Properties, Equipment, and Work Orders had been three different mental models. The overhaul collapsed them onto a shared page chassis: the same header layout, the same KPI bar, the same view switcher, the same record cards, the same status pills. Once a user learns one module, they have already learned the rest. That’s the consistency that turns a collection of features into a product.

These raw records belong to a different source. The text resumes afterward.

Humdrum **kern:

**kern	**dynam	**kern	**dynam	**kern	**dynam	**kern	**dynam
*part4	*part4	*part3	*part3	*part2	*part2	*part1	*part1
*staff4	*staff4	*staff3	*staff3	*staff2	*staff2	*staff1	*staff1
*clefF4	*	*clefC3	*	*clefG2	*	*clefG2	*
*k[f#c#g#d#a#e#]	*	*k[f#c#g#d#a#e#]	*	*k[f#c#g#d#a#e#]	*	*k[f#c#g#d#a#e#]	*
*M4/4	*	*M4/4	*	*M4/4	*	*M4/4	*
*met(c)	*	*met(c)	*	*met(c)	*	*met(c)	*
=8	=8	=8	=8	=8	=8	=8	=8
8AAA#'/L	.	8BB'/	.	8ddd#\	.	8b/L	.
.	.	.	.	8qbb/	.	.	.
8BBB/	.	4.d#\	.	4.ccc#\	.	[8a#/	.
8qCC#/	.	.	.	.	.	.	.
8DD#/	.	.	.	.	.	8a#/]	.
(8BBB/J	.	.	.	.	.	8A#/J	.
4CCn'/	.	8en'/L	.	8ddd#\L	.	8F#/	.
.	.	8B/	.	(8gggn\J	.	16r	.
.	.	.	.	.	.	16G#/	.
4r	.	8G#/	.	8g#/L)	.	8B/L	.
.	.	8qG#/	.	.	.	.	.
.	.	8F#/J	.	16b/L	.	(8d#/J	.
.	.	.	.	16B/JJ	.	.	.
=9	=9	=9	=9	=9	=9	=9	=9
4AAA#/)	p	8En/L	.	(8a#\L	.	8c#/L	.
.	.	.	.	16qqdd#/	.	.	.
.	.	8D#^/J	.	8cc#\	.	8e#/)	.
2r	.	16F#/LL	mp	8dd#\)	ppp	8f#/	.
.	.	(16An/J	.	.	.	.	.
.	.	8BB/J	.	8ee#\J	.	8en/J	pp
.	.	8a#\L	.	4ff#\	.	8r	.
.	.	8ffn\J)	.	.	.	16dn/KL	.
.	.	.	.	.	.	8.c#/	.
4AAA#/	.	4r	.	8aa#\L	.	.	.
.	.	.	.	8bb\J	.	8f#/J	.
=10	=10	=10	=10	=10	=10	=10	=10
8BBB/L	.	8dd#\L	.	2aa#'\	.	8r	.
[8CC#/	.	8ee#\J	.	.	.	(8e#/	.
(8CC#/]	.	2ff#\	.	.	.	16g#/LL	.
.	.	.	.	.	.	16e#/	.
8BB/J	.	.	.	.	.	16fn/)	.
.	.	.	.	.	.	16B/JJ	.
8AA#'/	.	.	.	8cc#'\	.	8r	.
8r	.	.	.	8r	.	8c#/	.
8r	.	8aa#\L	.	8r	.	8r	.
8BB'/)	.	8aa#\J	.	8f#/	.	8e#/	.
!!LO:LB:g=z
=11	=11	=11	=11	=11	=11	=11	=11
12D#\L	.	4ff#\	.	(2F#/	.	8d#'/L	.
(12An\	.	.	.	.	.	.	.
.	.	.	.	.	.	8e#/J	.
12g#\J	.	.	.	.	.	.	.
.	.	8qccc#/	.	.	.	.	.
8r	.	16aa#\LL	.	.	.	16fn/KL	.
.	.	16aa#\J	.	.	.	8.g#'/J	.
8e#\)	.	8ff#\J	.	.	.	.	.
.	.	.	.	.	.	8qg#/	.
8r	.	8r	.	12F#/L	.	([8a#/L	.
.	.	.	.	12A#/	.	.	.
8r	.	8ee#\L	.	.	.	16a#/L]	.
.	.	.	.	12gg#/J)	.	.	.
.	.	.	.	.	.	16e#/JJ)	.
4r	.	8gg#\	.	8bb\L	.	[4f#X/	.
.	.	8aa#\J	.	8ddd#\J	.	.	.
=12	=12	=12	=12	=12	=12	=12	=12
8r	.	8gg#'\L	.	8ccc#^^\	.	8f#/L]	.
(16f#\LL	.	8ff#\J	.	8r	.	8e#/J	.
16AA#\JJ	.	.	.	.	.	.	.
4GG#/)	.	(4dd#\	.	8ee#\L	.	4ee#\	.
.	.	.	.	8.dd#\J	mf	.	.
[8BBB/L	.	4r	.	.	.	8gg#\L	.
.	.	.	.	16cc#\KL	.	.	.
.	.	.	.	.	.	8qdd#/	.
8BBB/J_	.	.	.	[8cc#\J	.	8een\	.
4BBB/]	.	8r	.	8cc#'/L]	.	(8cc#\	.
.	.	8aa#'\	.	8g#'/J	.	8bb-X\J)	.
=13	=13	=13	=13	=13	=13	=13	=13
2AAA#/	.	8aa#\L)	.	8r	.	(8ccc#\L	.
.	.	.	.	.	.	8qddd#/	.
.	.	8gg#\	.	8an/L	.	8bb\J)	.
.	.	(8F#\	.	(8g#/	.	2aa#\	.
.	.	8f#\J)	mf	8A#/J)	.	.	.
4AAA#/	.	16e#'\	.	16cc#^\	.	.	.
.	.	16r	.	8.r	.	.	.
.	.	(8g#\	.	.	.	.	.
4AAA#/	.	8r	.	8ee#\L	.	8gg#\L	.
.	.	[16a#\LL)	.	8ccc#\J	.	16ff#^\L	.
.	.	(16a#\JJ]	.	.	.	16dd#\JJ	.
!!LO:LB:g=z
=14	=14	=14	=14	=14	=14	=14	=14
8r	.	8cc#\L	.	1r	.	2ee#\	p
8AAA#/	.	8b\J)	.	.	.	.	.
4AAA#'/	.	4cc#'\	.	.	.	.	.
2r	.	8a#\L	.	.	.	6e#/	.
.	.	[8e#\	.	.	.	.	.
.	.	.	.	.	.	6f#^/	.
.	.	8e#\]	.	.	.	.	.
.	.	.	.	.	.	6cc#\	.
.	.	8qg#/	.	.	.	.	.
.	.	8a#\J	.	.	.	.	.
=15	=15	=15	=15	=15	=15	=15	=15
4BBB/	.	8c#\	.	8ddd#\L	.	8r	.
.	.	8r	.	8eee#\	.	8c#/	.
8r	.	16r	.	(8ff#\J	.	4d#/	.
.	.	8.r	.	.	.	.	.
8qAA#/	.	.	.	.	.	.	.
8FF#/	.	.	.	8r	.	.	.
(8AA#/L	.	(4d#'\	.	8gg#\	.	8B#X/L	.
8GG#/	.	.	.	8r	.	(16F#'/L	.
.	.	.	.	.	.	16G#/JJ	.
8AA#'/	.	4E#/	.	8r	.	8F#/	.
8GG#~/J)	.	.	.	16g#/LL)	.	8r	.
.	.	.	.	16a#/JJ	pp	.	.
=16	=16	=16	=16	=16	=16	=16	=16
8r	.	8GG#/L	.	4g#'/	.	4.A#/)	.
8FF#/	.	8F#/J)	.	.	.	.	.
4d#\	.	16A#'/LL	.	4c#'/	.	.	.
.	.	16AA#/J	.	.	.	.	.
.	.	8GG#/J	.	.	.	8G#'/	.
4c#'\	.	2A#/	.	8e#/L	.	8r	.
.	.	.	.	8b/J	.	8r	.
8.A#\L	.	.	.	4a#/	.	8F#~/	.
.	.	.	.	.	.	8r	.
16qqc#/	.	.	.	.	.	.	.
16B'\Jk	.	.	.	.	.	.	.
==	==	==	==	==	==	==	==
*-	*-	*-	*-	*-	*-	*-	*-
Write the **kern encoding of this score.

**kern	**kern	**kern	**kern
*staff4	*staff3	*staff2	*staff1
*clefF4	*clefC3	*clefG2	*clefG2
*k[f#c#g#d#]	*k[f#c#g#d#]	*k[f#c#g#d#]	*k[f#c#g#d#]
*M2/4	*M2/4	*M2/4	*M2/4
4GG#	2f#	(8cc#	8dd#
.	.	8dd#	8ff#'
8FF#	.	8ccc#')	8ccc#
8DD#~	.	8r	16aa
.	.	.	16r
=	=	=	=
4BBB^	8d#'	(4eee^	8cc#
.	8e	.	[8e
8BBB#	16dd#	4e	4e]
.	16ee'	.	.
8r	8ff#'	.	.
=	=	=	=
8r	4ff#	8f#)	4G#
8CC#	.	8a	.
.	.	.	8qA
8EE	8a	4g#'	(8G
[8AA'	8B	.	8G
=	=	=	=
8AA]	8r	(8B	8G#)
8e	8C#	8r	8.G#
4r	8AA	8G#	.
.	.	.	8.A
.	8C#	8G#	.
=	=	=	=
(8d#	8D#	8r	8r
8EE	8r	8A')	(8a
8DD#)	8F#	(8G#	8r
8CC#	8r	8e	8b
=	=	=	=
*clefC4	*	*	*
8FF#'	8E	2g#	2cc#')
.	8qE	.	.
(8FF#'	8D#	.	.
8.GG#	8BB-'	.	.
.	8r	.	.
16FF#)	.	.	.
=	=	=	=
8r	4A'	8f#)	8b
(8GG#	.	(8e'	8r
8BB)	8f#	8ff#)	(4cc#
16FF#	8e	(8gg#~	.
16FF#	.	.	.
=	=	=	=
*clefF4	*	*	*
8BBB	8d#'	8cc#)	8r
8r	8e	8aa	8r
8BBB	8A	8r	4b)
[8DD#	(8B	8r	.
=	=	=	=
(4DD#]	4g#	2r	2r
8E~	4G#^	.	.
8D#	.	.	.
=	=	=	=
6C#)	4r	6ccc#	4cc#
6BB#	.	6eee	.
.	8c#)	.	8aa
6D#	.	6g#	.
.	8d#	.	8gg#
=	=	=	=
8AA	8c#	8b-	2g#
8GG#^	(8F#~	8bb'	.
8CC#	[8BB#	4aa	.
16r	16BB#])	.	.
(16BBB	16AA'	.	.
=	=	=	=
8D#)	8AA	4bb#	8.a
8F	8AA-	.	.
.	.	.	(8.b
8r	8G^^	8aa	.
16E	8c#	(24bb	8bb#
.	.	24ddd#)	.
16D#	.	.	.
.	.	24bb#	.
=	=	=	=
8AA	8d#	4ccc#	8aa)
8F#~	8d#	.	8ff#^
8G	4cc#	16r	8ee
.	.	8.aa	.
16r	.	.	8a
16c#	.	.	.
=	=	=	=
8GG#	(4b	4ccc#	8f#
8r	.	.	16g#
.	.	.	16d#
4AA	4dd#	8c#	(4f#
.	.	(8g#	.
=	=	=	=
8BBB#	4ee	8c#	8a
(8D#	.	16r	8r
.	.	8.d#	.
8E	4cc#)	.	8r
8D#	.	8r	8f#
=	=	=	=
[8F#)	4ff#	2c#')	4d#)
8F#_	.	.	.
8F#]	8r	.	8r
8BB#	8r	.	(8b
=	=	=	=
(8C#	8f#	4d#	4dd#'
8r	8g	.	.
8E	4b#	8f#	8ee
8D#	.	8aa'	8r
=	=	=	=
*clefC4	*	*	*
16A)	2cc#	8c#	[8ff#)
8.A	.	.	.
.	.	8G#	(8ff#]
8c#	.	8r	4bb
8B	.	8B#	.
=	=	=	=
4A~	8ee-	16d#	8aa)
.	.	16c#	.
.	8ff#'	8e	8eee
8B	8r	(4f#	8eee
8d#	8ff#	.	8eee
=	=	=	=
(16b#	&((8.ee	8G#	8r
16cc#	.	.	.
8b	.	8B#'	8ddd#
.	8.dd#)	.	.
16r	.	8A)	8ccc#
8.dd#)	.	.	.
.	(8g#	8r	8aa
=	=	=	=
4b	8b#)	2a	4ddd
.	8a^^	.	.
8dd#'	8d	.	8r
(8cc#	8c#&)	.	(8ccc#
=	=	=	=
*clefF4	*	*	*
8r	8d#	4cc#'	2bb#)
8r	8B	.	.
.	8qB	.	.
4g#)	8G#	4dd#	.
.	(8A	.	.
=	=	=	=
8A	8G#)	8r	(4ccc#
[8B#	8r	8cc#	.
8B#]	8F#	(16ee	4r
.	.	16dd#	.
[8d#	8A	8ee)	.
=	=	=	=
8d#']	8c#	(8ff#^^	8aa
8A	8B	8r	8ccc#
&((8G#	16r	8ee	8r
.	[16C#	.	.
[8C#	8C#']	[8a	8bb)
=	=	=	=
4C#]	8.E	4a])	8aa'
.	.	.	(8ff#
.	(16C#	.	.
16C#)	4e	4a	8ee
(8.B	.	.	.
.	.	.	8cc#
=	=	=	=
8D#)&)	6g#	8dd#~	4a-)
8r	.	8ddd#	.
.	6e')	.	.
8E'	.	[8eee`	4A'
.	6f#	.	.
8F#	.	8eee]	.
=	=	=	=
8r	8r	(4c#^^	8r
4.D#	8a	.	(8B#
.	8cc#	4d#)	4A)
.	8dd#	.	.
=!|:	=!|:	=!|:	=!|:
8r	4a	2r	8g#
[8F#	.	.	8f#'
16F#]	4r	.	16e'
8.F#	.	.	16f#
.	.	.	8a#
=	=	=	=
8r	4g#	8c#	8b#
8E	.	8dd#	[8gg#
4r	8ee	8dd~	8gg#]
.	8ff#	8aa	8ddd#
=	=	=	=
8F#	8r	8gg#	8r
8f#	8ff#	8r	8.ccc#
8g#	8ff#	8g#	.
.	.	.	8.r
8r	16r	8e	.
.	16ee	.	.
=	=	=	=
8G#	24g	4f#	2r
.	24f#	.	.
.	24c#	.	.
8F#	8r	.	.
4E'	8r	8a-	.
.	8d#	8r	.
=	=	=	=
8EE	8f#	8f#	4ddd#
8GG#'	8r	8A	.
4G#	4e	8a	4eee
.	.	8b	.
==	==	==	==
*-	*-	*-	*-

Three module pages (Properties, Equipment, Work Orders) rendered side by side, sharing the same header, KPI bar, view switcher, and record patterns
Three modules, one chassis. The shared components show up on every page.

Research & approach

  1. 01 Ran field shadowing with technicians at customer sites: boiler rooms, rooftops, trucks. A desktop UI shrunk for mobile becomes impossible to defend the moment you watch someone try to use it with gloves.
  2. 02 Audited every screen across both surfaces against the desktop and mobile heuristics in parallel, cataloging divergences in spacing, vocabulary, action placement, and information density. The audit turned vague complaints into a specific inconsistency map the team could attack.
  3. 03 Worked with Customer Service to mine support tickets for the exact phrases customers used: “I can’t find,” “the app says different than the web,” “is this saved?” Then mapped those phrases to the underlying UI failure modes. The tickets were a research corpus we’d been ignoring.
  4. 04 Built the shared component library before redesigning any page: KPI card, record card, status pill, view switcher, primary action. Every page got rebuilt out of the same parts. Designers and engineers worked from the same library, in two-week design-system increments, before any feature work shipped.
  5. 05 Sequenced the rollout module by module. Properties first, then Equipment, then Work Orders. Customers experienced compounding consistency rather than a single big-bang launch, and by Work Orders they were already fluent in the chassis.
  6. 06 Partnered with VP of Customer Success on a beta cohort of enterprise customers to validate patterns in production before broader rollout. The beta surfaced field-specific edge cases (offline capture, low-signal areas, glare on phone screens outdoors) that lab testing never would have.

Team & leadership impact

Led
Lead Product Designer at Helixintel, end-to-end across mobile and web for the year-long overhaul
Partnered with
VP of Customer Success, Product Director, Customer Service leadership, enterprise insurance partners, mobile and web engineering teams across the year-long platform overhaul

The contribution wasn’t a screen redesign. It was a working model for how Mobile and Web could ship together again. A shared component library. A shared review rhythm. A shared definition of done. The patterns we established became the template the team now uses for every new module, and the alignment with Customer Success turned design into a partner that helps close support tickets rather than create them.

What I’d do differently

We staged the rollout module by module to manage risk and let engineering keep pace. That was the right call, but it meant customers lived with a partly-new, partly-old product for months. If I were running it back I’d invest harder in a visible “modernization status” surface inside the app so customers and CS could see the plan, track the cadence, and know which screens to expect changes on next. Transparency would have absorbed a lot of the “why is this different now” tickets that showed up mid-rollout.

By the time Work Orders rolled out, customers were already fluent in the chassis. The next module shipped faster than the last — the compounding return on shared components, measured in calendar weeks.